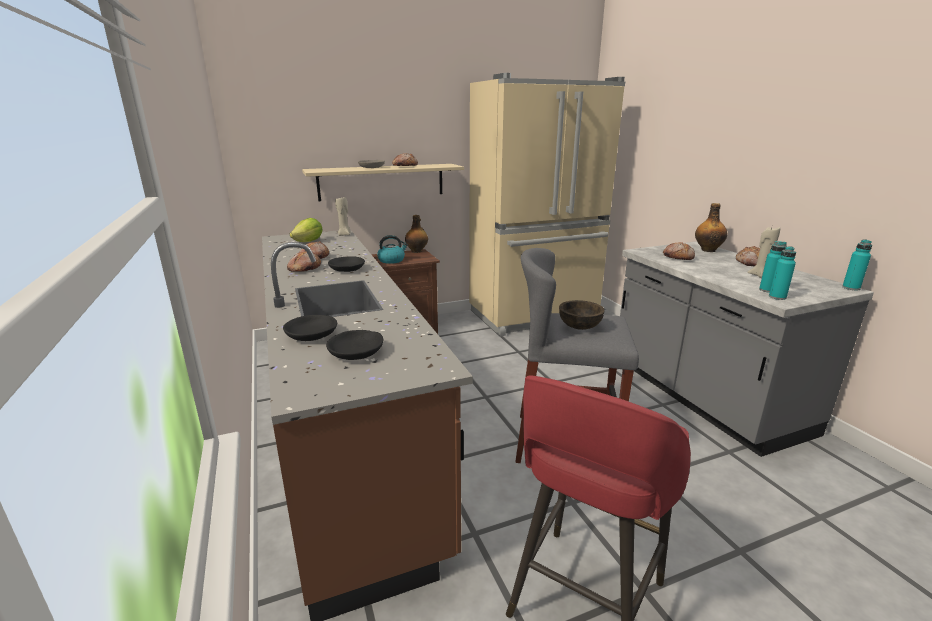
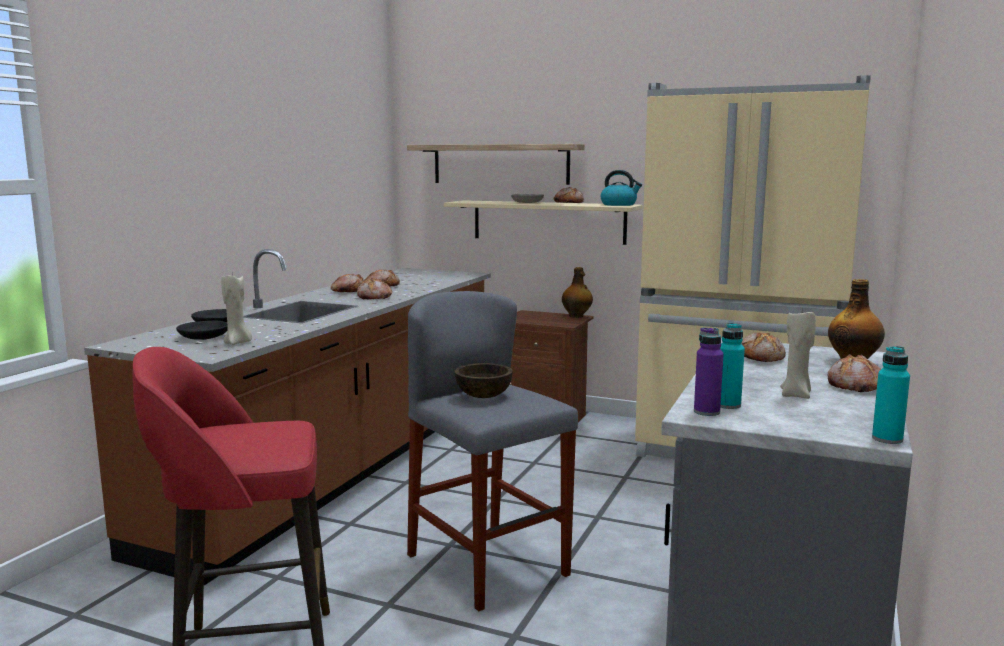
camera: 45 degrees right, 10 degrees down
(309, 242) = (420, 276): lettuce -> none
(335, 135) = (500, 164): none -> shelf
(344, 235) = (468, 276): beige candle -> beige candle (238, 343)
(347, 269) = (374, 297): black bowl -> bread
(392, 260) = (526, 318): kettle -> kettle (619, 205)
(777, 297) = (706, 412): turquoise bottle -> purple bottle

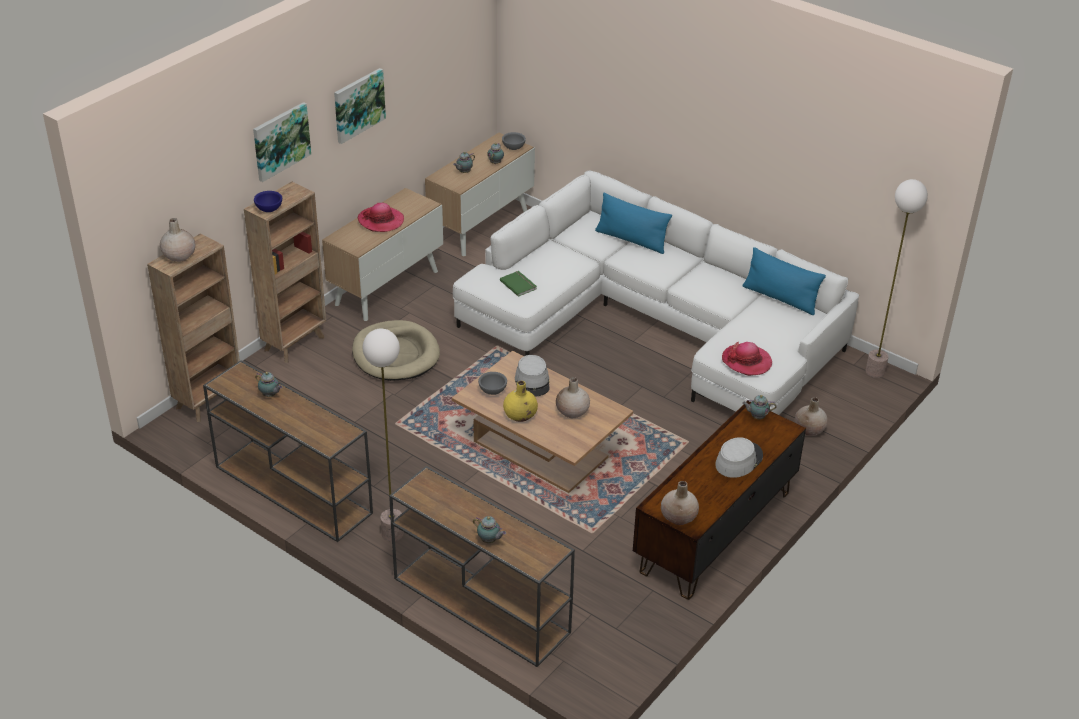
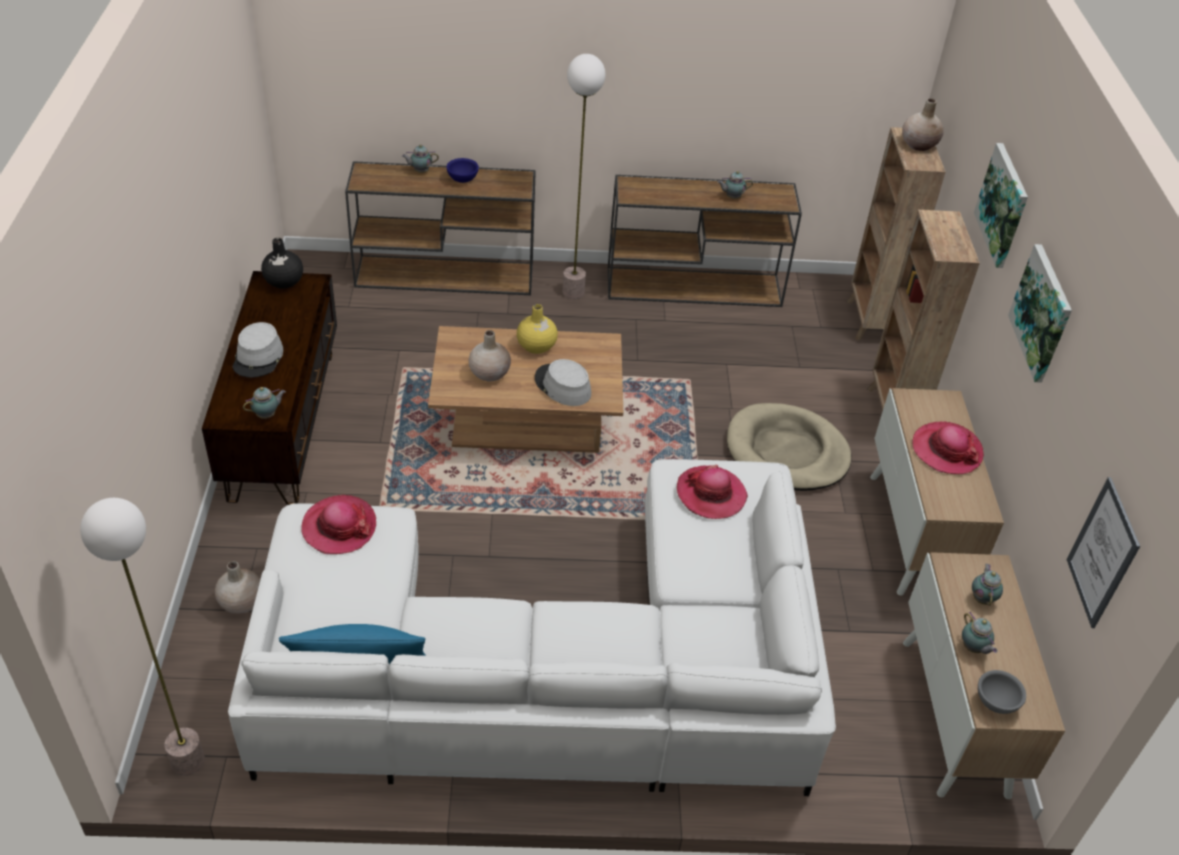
camera: 140 degrees right, 5 degrees up
(269, 209) = (937, 220): blue bowl -> blue bowl (463, 179)
(463, 77) = (1102, 553): none -> picture
(492, 391) = (590, 357): grey bowl -> none
(519, 284) = (711, 494): green book -> hat
(631, 240) = (656, 660): blue pillow -> none
(679, 517) = (283, 281): beige vase -> black vase

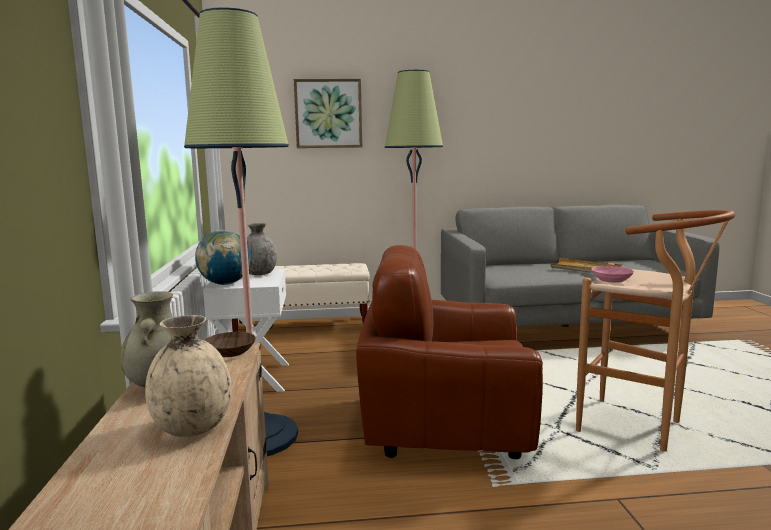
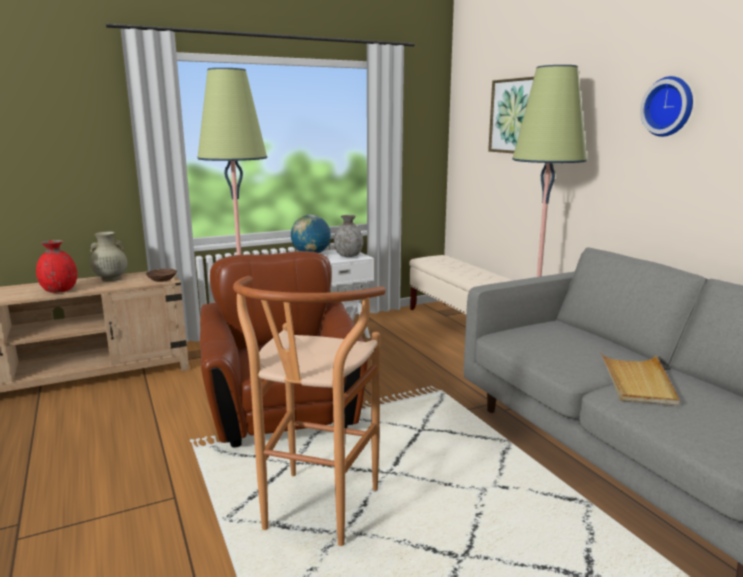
camera: 70 degrees right, 5 degrees up
(193, 428) = (59, 290): beige vase -> red vase
(484, 107) = (669, 106): none -> wall clock
(610, 280) = (322, 341): pink bowl -> none

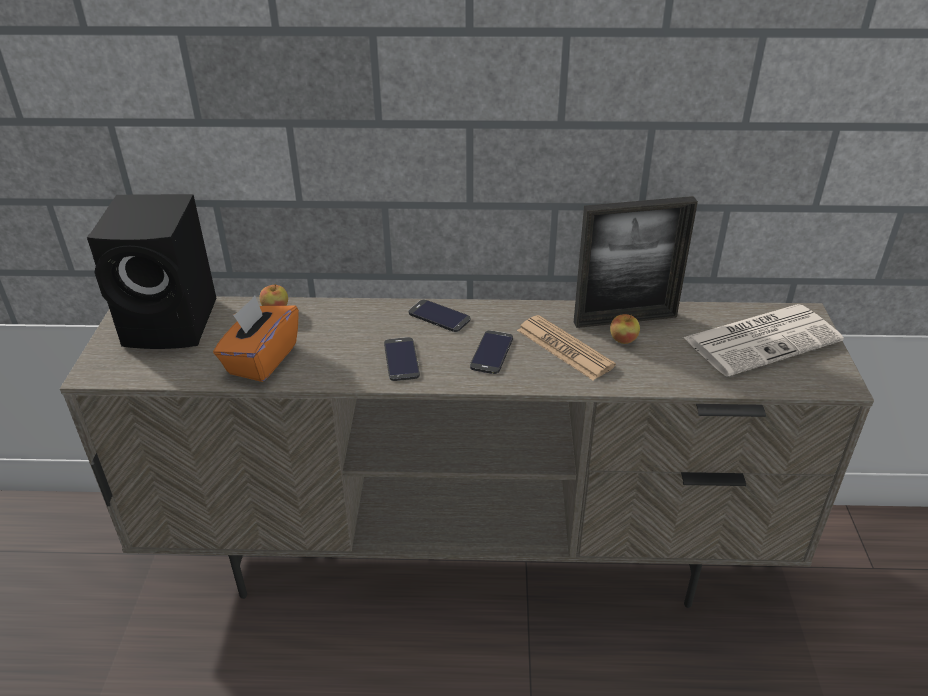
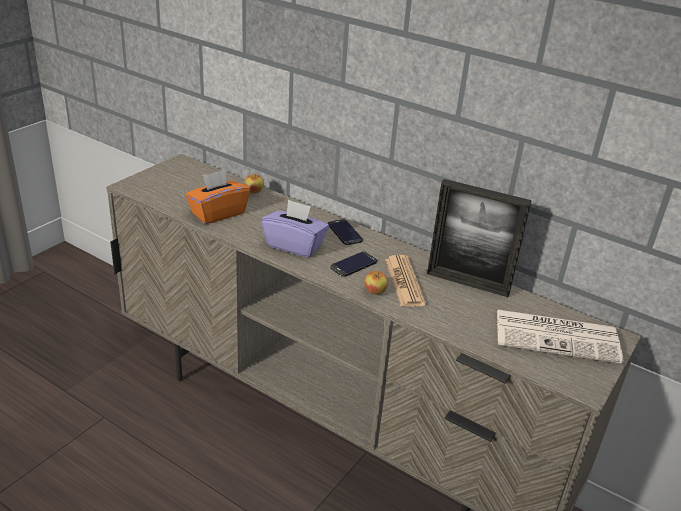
camera: 30 degrees right, 5 degrees down
(174, 323) = (193, 178): black speaker -> none
(401, 359) = (294, 245): phone -> purple tissue box
(623, 340) = (451, 294): apple -> apple (375, 292)

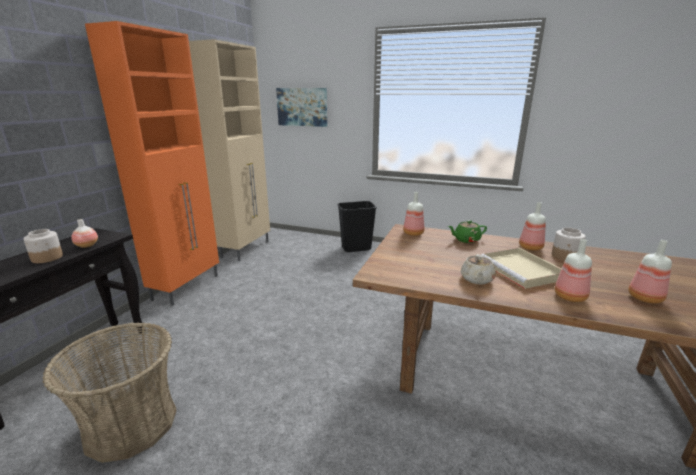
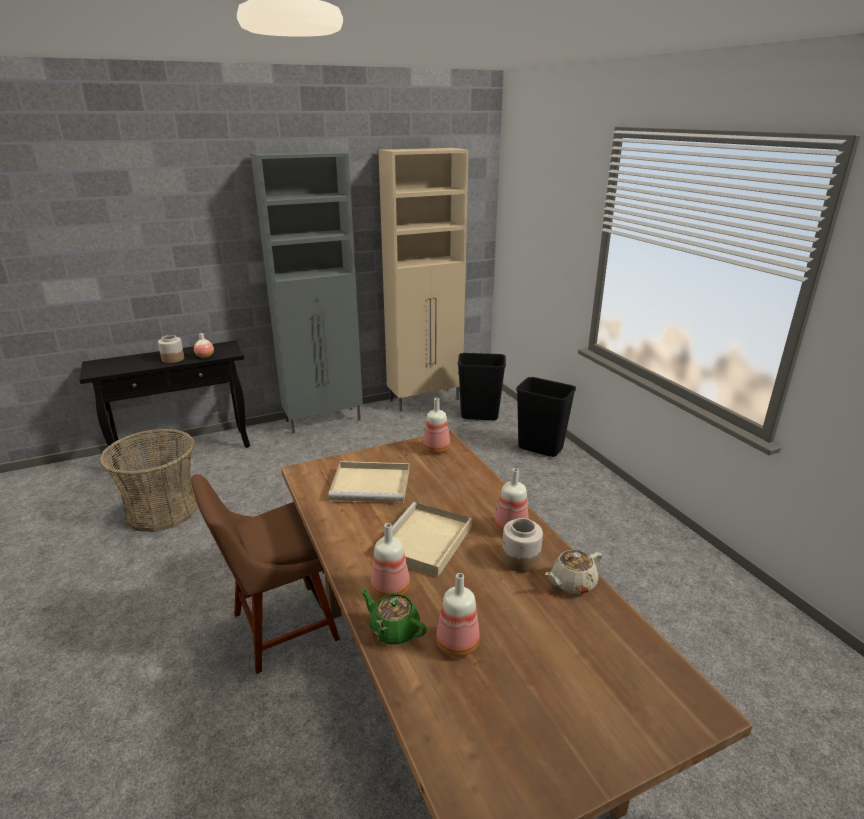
camera: 45 degrees right, 5 degrees up
(187, 287) = (324, 420): orange cabinet -> grey cabinet
(295, 245) = (480, 415): none -> black trash can
(302, 107) = (532, 229): picture -> none
(393, 425) = (279, 628): none -> brown chair
(430, 261) = (372, 485): none -> beige tray
(466, 240) = (467, 483): green teapot -> green teapot (393, 629)
(476, 279) = (361, 523): beige teapot -> beige teapot (572, 583)

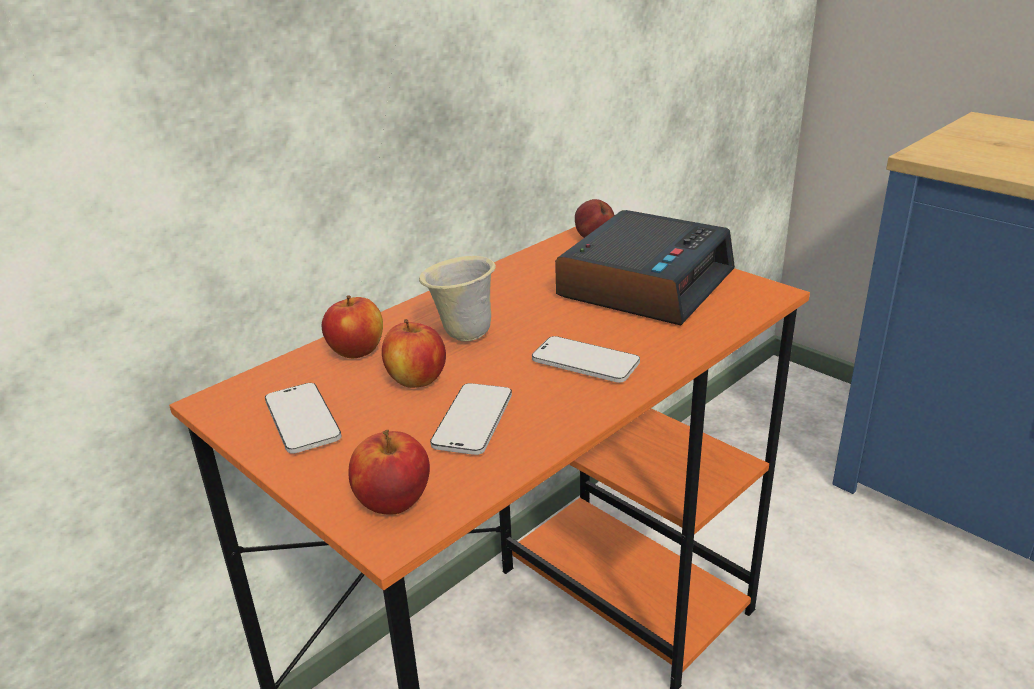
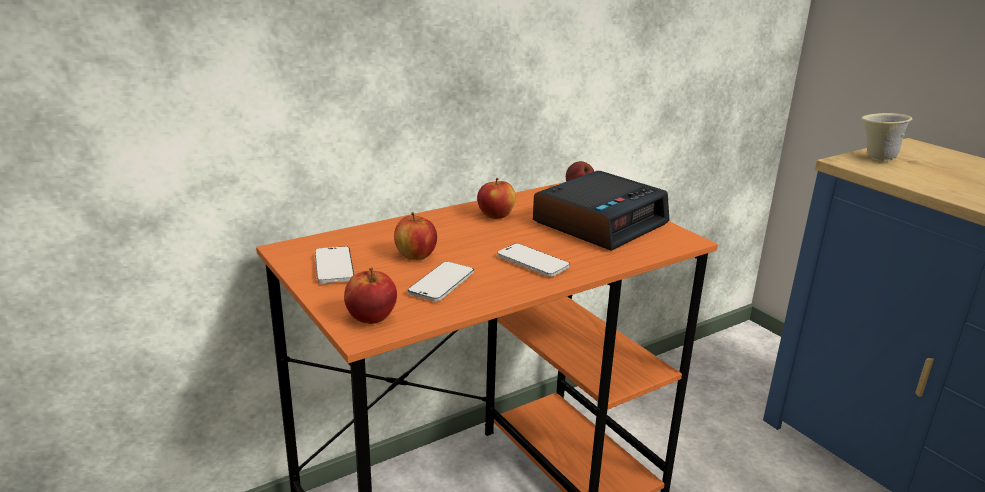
camera: 10 degrees right, 5 degrees down
(357, 351) = (384, 234): apple -> apple (496, 216)
(462, 334) = (457, 234): beige mug -> beige mug (876, 158)

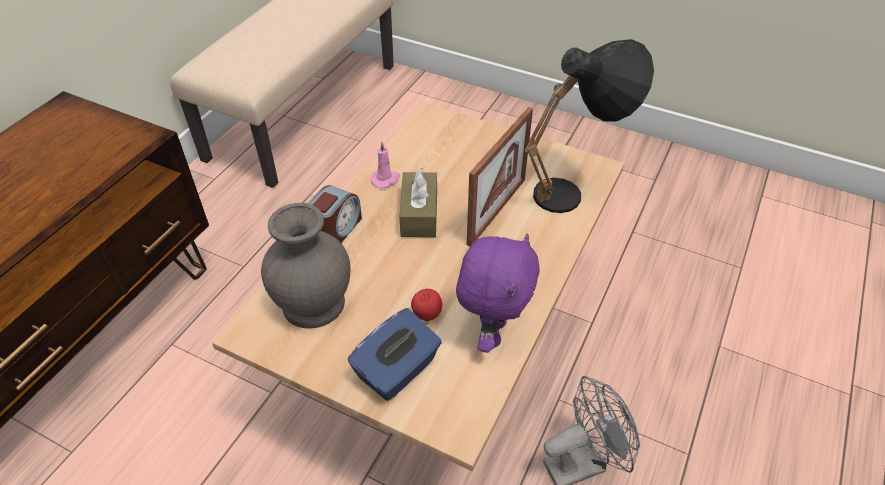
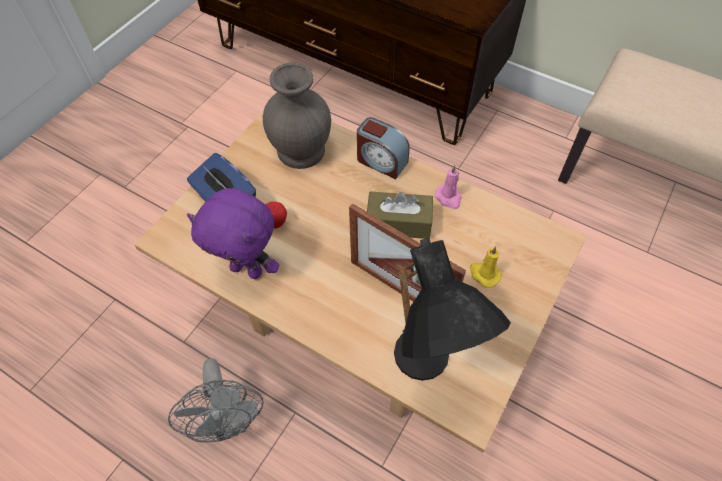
camera: 95 degrees right, 10 degrees up
(471, 159) = (484, 274): none -> yellow candle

# What is being asked
What lines in the material above hold the string "purple"? List them.

# Output of the task
(777, 297) = (706, 412): turquoise bottle -> purple bottle
(401, 359) = (294, 245): phone -> purple tissue box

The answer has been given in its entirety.